Dear HIFA-Zambia and CHIFA colleagues,
I was interested to read this paper in BMC Pregnancy and Childbirth. Citation, abstract, selected extracts and a comment from me below.
CITATION: Baby survival in Zambia: Stillbirth and neonatal death in a local hospital setting
BMC Pregnancy and Childbirth. 19 (1) (no pagination), 2019. Article
Date of Publication: 12 Mar 2019.
Miyoshi Y.; Matsubara K.; Takata N.; Oka Y.
Background: Globally, 2.6 million stillbirths occur every year. Of these, 98% occur in developing countries. According to the United Nations Children's Fund, the neonatal mortality rate in Zambia in 2014 was 2.4%. In 2016, the World Health Organization released the International Classification of Diseases - Perinatal Mortality (ICD-PM) as a globally applicable and comparable system for the classification of the causes of perinatal deaths. However, data for developing countries are scarce. The aim of this study was to evaluate the rates and causes of stillbirths and neonatal deaths at a local hospital in Zimba, Zambia to identify opportunities for preventive interventions.
Method(s): All cases of stillbirths and neonatal deaths at Zimba Mission Hospital in Zambia in 2017 were included in this study. Outborn neonates who were transferred to the hospital and later died were also included in the study. Causes of stillbirths and neonatal deaths were analyzed and classified according to ICD-PM.

ACTIVITY. Please retype the stretch of the stillbirth post from "CITATION: Baby survival" through "12 Mar 2019." word for word. The data after this have no connection to the stillbirth post above.

MATERIAL PROVIDED.
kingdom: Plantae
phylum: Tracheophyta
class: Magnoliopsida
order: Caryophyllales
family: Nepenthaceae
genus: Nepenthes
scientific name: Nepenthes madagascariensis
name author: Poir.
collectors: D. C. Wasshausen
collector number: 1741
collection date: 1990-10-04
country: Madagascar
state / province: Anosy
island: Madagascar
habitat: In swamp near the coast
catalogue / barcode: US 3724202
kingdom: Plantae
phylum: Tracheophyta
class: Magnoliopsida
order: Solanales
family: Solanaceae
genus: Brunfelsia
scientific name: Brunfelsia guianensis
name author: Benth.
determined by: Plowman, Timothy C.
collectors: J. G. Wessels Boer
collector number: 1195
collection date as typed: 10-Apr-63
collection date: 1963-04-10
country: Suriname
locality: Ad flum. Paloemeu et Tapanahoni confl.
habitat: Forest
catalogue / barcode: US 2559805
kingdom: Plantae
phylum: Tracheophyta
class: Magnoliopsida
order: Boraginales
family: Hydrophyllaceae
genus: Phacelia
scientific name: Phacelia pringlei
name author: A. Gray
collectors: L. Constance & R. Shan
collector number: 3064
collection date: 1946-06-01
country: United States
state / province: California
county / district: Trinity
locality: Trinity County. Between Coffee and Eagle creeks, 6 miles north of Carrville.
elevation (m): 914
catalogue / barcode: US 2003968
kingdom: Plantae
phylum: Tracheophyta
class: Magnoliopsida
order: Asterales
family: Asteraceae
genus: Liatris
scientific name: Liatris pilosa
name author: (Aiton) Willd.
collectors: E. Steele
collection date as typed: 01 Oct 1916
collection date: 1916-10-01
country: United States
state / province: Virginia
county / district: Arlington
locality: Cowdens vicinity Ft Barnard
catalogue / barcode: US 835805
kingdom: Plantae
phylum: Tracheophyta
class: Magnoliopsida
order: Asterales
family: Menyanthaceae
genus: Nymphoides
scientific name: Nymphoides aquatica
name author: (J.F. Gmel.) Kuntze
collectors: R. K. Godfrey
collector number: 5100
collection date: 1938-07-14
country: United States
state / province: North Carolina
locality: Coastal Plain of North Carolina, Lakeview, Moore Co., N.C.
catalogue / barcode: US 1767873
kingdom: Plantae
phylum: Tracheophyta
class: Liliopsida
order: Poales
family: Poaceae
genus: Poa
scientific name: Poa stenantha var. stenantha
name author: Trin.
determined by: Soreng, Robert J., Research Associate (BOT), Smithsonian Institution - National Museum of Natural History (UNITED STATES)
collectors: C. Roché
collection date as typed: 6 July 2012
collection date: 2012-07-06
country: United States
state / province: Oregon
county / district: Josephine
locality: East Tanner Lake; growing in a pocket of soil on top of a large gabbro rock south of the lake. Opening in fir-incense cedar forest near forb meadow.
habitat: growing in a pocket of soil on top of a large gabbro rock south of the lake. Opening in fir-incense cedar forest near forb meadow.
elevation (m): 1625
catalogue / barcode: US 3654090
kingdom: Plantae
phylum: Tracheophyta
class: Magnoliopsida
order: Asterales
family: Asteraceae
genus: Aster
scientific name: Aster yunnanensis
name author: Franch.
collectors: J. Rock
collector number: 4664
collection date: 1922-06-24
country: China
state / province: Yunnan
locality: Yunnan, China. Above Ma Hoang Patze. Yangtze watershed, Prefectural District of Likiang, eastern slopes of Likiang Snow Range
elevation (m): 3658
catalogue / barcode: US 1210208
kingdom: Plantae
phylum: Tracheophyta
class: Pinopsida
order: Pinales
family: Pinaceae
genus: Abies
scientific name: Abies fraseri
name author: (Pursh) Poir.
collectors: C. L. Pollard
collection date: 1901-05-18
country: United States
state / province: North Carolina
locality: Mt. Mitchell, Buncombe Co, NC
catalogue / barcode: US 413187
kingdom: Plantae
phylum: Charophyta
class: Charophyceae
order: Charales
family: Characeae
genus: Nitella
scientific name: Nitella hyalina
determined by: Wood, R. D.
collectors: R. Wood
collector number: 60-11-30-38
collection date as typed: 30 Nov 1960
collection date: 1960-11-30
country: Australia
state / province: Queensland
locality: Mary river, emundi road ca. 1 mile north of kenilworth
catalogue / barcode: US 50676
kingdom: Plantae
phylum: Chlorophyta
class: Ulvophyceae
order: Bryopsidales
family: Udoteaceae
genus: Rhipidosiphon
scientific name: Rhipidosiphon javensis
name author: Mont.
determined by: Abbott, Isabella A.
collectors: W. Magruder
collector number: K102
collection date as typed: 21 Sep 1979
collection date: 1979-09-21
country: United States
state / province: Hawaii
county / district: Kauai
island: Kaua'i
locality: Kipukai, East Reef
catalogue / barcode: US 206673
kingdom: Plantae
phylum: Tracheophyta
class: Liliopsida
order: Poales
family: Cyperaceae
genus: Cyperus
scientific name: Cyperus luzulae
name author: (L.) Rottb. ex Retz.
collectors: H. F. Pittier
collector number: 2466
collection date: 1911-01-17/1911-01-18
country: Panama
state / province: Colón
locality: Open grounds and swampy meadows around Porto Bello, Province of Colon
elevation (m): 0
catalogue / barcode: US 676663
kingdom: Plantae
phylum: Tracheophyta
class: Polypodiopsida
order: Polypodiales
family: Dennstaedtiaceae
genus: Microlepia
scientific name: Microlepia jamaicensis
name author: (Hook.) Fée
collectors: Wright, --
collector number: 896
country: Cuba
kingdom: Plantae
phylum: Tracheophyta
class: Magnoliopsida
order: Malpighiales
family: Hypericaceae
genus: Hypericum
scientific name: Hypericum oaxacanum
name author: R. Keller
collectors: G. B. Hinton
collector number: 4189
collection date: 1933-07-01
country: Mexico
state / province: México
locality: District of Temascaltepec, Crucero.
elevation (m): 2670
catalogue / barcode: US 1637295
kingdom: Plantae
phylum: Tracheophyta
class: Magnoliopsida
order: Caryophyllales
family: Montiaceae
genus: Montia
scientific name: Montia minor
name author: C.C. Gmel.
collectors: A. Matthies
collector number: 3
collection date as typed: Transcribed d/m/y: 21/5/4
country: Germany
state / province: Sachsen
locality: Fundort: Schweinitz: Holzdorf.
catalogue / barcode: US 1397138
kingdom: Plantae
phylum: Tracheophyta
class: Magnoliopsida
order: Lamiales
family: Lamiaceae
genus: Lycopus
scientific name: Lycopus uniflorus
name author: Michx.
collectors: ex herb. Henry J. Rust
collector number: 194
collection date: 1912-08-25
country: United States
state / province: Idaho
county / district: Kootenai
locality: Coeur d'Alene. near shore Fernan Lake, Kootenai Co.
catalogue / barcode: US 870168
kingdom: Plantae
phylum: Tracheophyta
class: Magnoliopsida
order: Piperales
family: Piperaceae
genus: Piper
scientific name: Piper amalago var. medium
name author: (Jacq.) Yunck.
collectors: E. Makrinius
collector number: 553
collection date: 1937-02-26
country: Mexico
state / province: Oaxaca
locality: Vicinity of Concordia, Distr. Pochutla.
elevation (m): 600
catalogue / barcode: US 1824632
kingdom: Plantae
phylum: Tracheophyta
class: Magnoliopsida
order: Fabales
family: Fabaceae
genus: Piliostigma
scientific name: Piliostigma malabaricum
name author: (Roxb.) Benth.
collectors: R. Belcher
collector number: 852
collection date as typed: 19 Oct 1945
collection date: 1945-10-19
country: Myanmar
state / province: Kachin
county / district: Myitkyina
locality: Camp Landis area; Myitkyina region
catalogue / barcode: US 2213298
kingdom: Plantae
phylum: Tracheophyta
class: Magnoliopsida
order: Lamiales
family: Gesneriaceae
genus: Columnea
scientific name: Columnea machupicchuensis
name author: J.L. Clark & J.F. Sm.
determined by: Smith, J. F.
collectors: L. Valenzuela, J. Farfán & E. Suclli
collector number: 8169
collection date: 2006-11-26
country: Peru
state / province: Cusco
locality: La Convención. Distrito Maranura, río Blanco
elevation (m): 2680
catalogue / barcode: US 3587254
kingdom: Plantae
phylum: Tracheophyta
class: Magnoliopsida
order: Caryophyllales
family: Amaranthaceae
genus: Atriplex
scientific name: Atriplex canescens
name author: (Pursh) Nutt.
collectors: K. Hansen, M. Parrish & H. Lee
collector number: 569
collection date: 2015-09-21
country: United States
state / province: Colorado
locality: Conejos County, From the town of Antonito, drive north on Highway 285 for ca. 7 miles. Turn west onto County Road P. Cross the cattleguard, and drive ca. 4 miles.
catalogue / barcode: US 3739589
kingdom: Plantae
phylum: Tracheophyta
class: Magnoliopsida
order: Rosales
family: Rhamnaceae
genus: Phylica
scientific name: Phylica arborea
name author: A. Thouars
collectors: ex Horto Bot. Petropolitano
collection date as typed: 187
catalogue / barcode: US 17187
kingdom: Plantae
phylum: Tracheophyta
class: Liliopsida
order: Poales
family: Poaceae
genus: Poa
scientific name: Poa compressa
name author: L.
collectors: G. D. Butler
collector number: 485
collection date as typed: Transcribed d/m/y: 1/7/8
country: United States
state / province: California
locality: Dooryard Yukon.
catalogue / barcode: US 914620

THE ANSWER.
CITATION: Baby survival in Zambia: Stillbirth and neonatal death in a local hospital setting
BMC Pregnancy and Childbirth. 19 (1) (no pagination), 2019. Article
Date of Publication: 12 Mar 2019.